Small businesses are vital to the domestic and global economy, but 58% of women-owned small business (SMB) owners cite growth as their top challenge based on a 2019 poll by the National Association of Women Business Owners (NAWBO). Hiring, management, payroll, insurance, bills, marketing: SMBs have a lot on their plate running the business day-to-day. Finding opportunities to grow the business can be a daunting addition without expending crucial resources – and with the rise in online purchasing, local marketing efforts and a nearby customer base are not as relevant for growth.
According to the 2019 U.S. B2B Ecommerce Market Report, B2B e-commerce websites and online marketplaces increased their sales in 2018 to $1 trillion. For woman-owned businesses, a critical piece of the solution to growth is to leverage the right e-commerce tools.
Take Jacqueline Canny, CEO of Ultimation Industries – a material handling machinery and equipment company, for example. Jacqueline foresaw an opportunity to expand her e-commerce business by uploading her products and business certification to an online marketplace. She was ready when a customer had an immediate need to purchase a part for an emergency repair at a popular theme park. The customer was able to easily search for and locate the part needed and Ultimation was able to ship it out the same day.
Women-owned SMBs today can become more relevant and profitable by incorporating e-commerce into their business plans. Here are three considerations for women business owners searching for the right e-commerce partner.
Identify an e-commerce channel that prioritizes diversity certifications. As a women-owned SMB, being able to display diversity credentials on an e-commerce store sets them apart. Business customers, especially those in the public sector and at large corporations, often have policies that require a portion of their contracting spending to support SMBs with diversity credentials, such as woman-owned. An online store that allows customers to easily search by these filters allows them to find a woman-owned business to purchase from more easily.
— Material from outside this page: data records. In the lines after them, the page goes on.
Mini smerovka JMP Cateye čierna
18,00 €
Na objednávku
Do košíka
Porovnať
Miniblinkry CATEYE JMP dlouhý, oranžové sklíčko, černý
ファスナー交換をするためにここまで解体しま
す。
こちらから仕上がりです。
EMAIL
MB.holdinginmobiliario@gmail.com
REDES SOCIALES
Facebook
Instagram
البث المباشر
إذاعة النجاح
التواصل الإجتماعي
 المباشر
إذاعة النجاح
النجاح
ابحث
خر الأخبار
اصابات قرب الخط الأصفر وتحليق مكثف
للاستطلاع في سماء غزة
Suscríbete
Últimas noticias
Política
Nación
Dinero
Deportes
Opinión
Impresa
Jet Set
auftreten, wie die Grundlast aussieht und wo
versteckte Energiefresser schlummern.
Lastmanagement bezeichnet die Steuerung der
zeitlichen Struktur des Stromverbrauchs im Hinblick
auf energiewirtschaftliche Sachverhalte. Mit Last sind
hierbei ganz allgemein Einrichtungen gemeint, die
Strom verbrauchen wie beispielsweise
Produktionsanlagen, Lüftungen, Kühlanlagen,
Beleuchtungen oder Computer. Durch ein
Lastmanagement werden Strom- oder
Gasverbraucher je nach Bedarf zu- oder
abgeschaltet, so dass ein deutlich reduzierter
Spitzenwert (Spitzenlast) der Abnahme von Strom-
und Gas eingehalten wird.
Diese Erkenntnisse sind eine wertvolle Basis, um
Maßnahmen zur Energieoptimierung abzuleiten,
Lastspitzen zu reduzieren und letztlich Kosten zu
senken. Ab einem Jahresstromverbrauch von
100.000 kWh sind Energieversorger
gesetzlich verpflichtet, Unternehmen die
For example, Patricia Sanford, founder of Alexander Perry, wanted to grow her customer base by pursuing public sector customers. She tried to attract these consumers through traditional sales and marketing channels, but it soon became too costly and time-consuming. Patricia soon discovered Amazon Business’ credentialed seller program as an avenue to engage with state and federal government agency customers. Displaying her woman and minority-owned business credentials made Patricia’s company more discoverable for government customers looking to buy from women-owned small businesses, and she’s been able to scale her growth without expending resources to improve discoverability with this audience.
Find an online store with a broad, built-in audience. Reaching new customers is one of the most difficult aspects of growing a small business. Rita Bonarrigo, founder and CEO of The Office Tex, a small, woman-owned business in Texas, wanted to promote her company with new customers, but had a limited budget for marketing and advertising. In 2018, she implemented an e-commerce business model with the capabilities to reach new customers in the US and abroad. “It was the equivalent of hiring several full-time sales people, but for far less money,” said Rita. “We effortlessly bridged the gap between our inventory and our suppliers, reaching tons of new global customers without having to get out there and knock on doors or launch a nationwide marketing campaign to find them.”
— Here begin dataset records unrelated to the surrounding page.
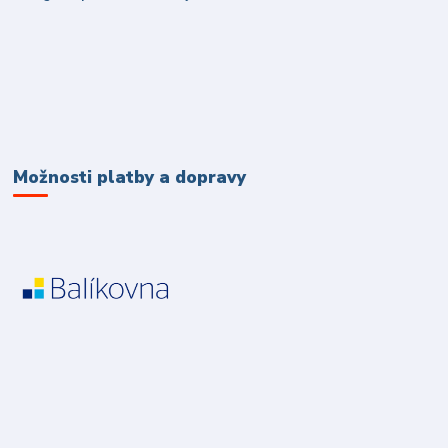
Možnosti platby a dopravy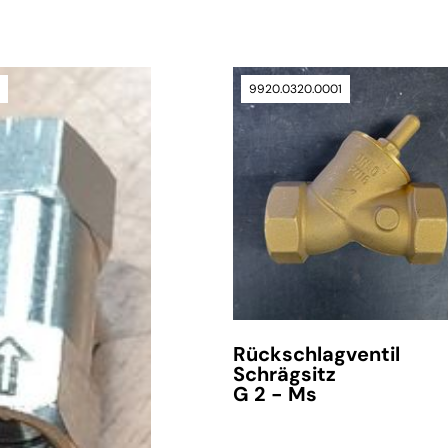
1
9920.0320.0001
Rückschlagventil
Schrägsitz
G 2 - Ms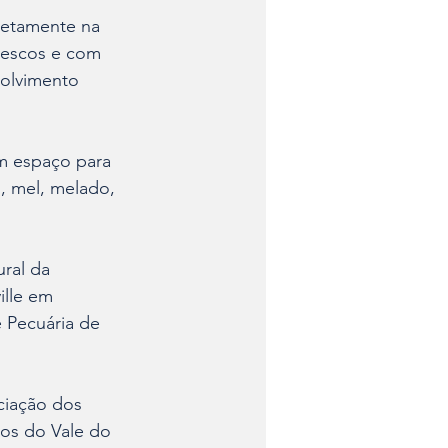
retamente na 
rescos e com 
volvimento 
m espaço para 
s, mel, melado, 
ral da 
lle em 
 Pecuária de 
ciação dos 
os do Vale do 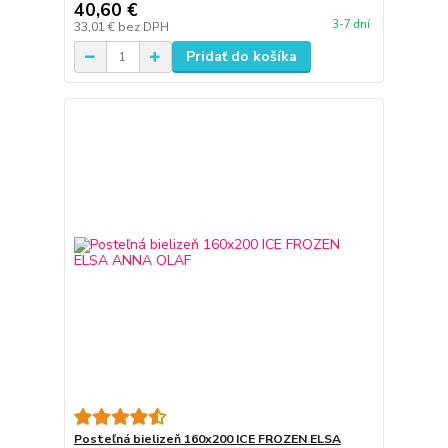
40,60 €
3-7 dní
33,01 €
bez DPH
Pridať do košíka
Posteľná bielizeň 160x200 ICE FROZEN ELSA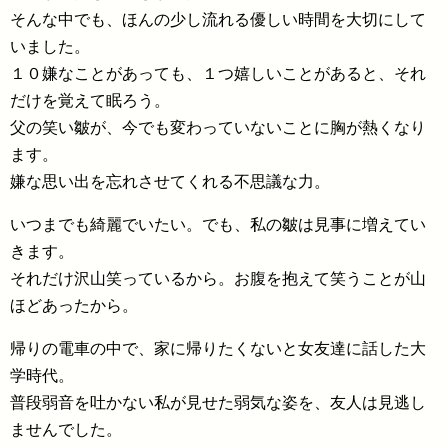
そんな中でも、ほんの少し流れる優しい時間を大切にして
いました。
１０嫌なことがあっても、１つ嬉しいことがあると、それ
だけを覚えて眠ろう。
父の笑い皺が、今でも変わっていないことに胸が熱くなり
ます。
嫌な思い出を忘れさせてくれる不思議な力。
いつまでも綺麗でいたい。でも、私の皺は見事に増えてい
きます。
それだけ沢山笑っているから。お腹を抱えて笑うことが山
ほどあったから。
帰りの電車の中で、家に帰りたくないと女友達に話した大
学時代。
普段弱音を吐かない私が見せた弱気な姿を、友人は見逃し
ませんでした。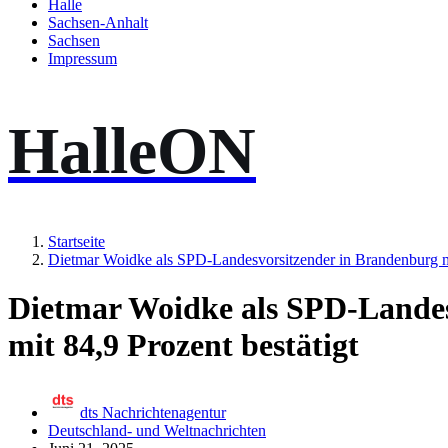
Halle
Sachsen-Anhalt
Sachsen
Impressum
HalleON
Startseite
Dietmar Woidke als SPD-Landesvorsitzender in Brandenburg mi
Dietmar Woidke als SPD-Landes
mit 84,9 Prozent bestätigt
dts Nachrichtenagentur
Deutschland- und Weltnachrichten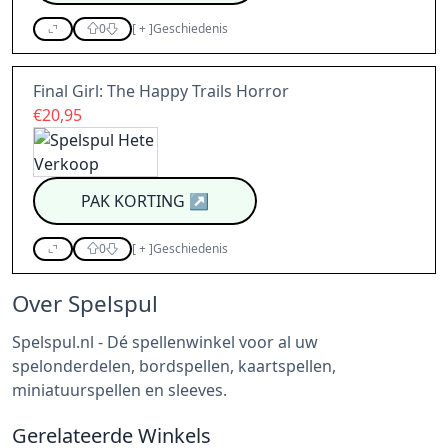
0
[
+
]
Geschiedenis
Final Girl: The Happy Trails Horror
€20,95
PAK KORTING
↗
0
[
+
]
Geschiedenis
Over Spelspul
Spelspul.nl - Dé spellenwinkel voor al uw
spelonderdelen, bordspellen, kaartspellen,
miniatuurspellen en sleeves.
Gerelateerde Winkels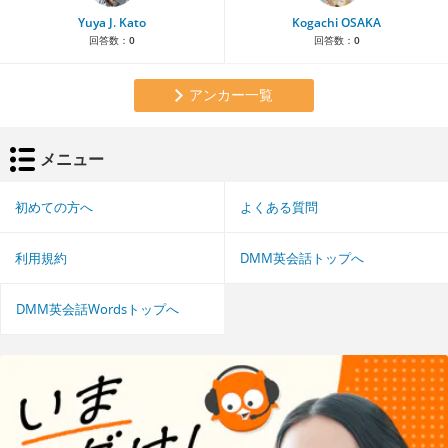
Yuya J. Kato
Kogachi OSAKA
回答数：
0
回答数：
0
アンカー一覧
メニュー
初めての方へ
よくある質問
利用規約
DMM英会話トップへ
DMM英会話Wordsトップへ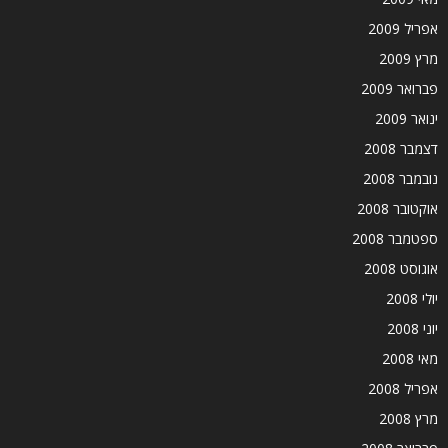
אפריל 2009
מרץ 2009
פברואר 2009
ינואר 2009
דצמבר 2008
נובמבר 2008
אוקטובר 2008
ספטמבר 2008
אוגוסט 2008
יולי 2008
יוני 2008
מאי 2008
אפריל 2008
מרץ 2008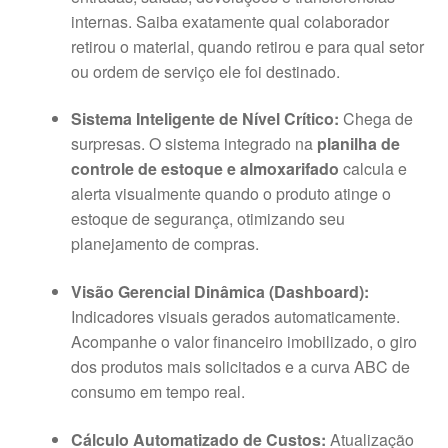
internas
. Saiba exatamente qual colaborador
retirou o material, quando retirou e para qual setor
ou ordem de serviço ele foi destinado
.
Sistema Inteligente de Nível Crítico:
Chega de
surpresas
. O sistema integrado na
planilha de
controle de estoque e almoxarifado
calcula e
alerta visualmente quando o produto atinge o
estoque de segurança, otimizando seu
planejamento de compras
.
Visão Gerencial Dinâmica (Dashboard):
Indicadores visuais gerados automaticamente
.
Acompanhe o valor financeiro imobilizado, o giro
dos produtos mais solicitados e a curva ABC de
consumo em tempo real
.
Cálculo Automatizado de Custos:
Atualização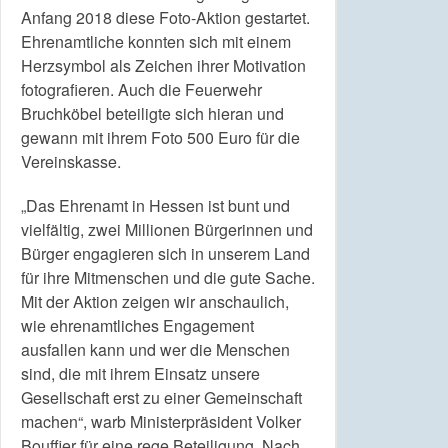
Anfang 2018 diese Foto-Aktion gestartet.
Ehrenamtliche konnten sich mit einem
Herzsymbol als Zeichen ihrer Motivation
fotografieren. Auch die Feuerwehr
Bruchköbel beteiligte sich hieran und
gewann mit ihrem Foto 500 Euro für die
Vereinskasse.
„Das Ehrenamt in Hessen ist bunt und
vielfältig, zwei Millionen Bürgerinnen und
Bürger engagieren sich in unserem Land
für ihre Mitmenschen und die gute Sache.
Mit der Aktion zeigen wir anschaulich,
wie ehrenamtliches Engagement
ausfallen kann und wer die Menschen
sind, die mit ihrem Einsatz unsere
Gesellschaft erst zu einer Gemeinschaft
machen“, warb Ministerpräsident Volker
Bouffier für eine rege Beteiligung. Nach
Leveraging an online store with an expansive, built-in audience helped The Office Tex reach larger business customers than it had been able to before. Today the company is able to scale to meet demand and can utilize new digital tools for future planned expansions into additional product categories.
Work with an e-commerce partner that can help you scale economically. While expanding customer reach is critical, scaling to meet new customer demand is just as important. For Jacqueline of Ultimation Industries, delivering new products and materials used to be cumbersome and time-consuming. Once she found the right e-commerce partner, that time was cut in half.
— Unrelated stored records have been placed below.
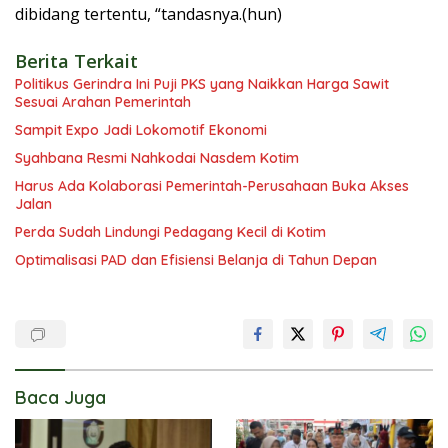
dibidang tertentu, “tandasnya.(hun)
Berita Terkait
Politikus Gerindra Ini Puji PKS yang Naikkan Harga Sawit
Sesuai Arahan Pemerintah
Sampit Expo Jadi Lokomotif Ekonomi
Syahbana Resmi Nahkodai Nasdem Kotim
Harus Ada Kolaborasi Pemerintah-Perusahaan Buka Akses
Jalan
Perda Sudah Lindungi Pedagang Kecil di Kotim
Optimalisasi PAD dan Efisiensi Belanja di Tahun Depan
Baca Juga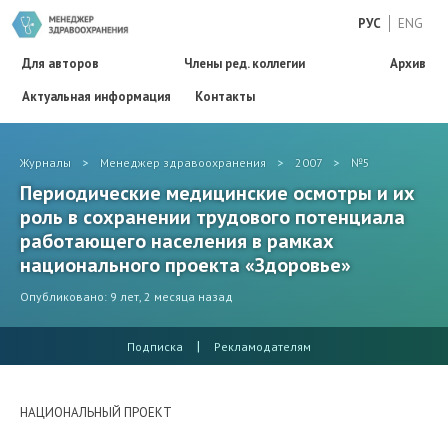
РУС
ENG
Для авторов
Члены ред. коллегии
Архив
Актуальная информация
Контакты
Журналы
>
Менеджер здравоохранения
>
2007
>
№5
Периодические медицинские осмотры и их
роль в сохранении трудового потенциала
работающего населения в рамках
национального проекта «Здоровье»
Опубликовано: 9 лет, 2 месяца назад
|
Подписка
Рекламодателям
НАЦИОНАЛЬНЫЙ ПРОЕКТ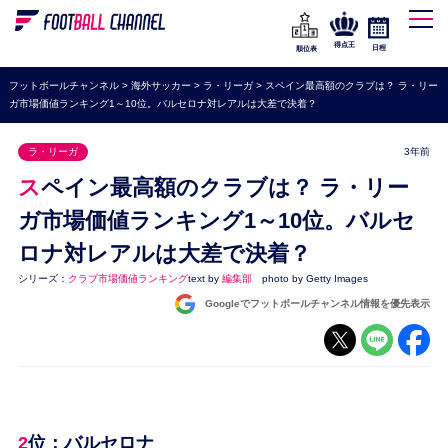
WEリーグ
なでしこジャパン
得点王
日程
順位表
海外サッカー
フットボールチャンネル
>
海外サッカー
>
ラ・リーガ
>
スペイン最高額のクラブは？ ラ・リー
ガ市場価値ランキング1～10位。バルセロナ対レアルは大差で決着？
プレミアリーグ
ラ・リーガ
ラ・リーガ
3年前
セリエA
スペイン最高額のクラブは？ ラ・リー
ブンデスリーガ
ガ市場価値ランキング1～10位。バルセ
ロナ対レアルは大差で決着？
UEFA
シリーズ：
クラブ市場価値ランキング
text by
編集部
photo by Getty Images
ナショナルチーム
Googleでフットボールチャンネル情報を優先表示
高校サッカー
動画
2位：バルセロナ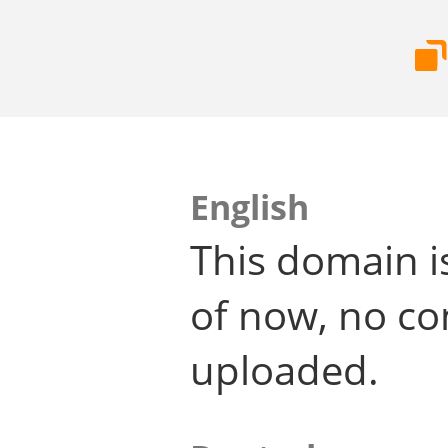
English
This domain i
of now, no co
uploaded.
As new customers became familiar with the company’s products, Ultimation quickly learned what types of products their customers wanted and needed most. One example was a popular meal kit company that initially bought a small roller conveyor through Ultimation’s online storefront for one of its distribution centers. The company needed the conveyor quickly and was satisfied with the product and Ultimation’s service. Then they bought another one. Now, they are ordering customized conveyor systems directly from Ultimation. Knowing what the customer wanted enabled Ultimation to deliver faster service, while encouraging its customers to make larger purchases. Recently, Ultimation expanded its product line to include indoor vertical farming conveyors and food grade systems, and its online store continues to be a critical tool for growing that business.
Women-owned SMBs, like many small businesses, may start out at a disadvantage, but leveraging online stores can level the playing field. E-commerce stores help SMBs expand their customer reach and scale to meet growing demand, while enabling customers to meet their small business participation and diversity requirements. By matching small businesses with customers, technology accelerates the potential to build and grow across sectors.
Anne Rung is director of the public sector for Amazon Business and the former administrator of the Office of Federal Procurement Policy.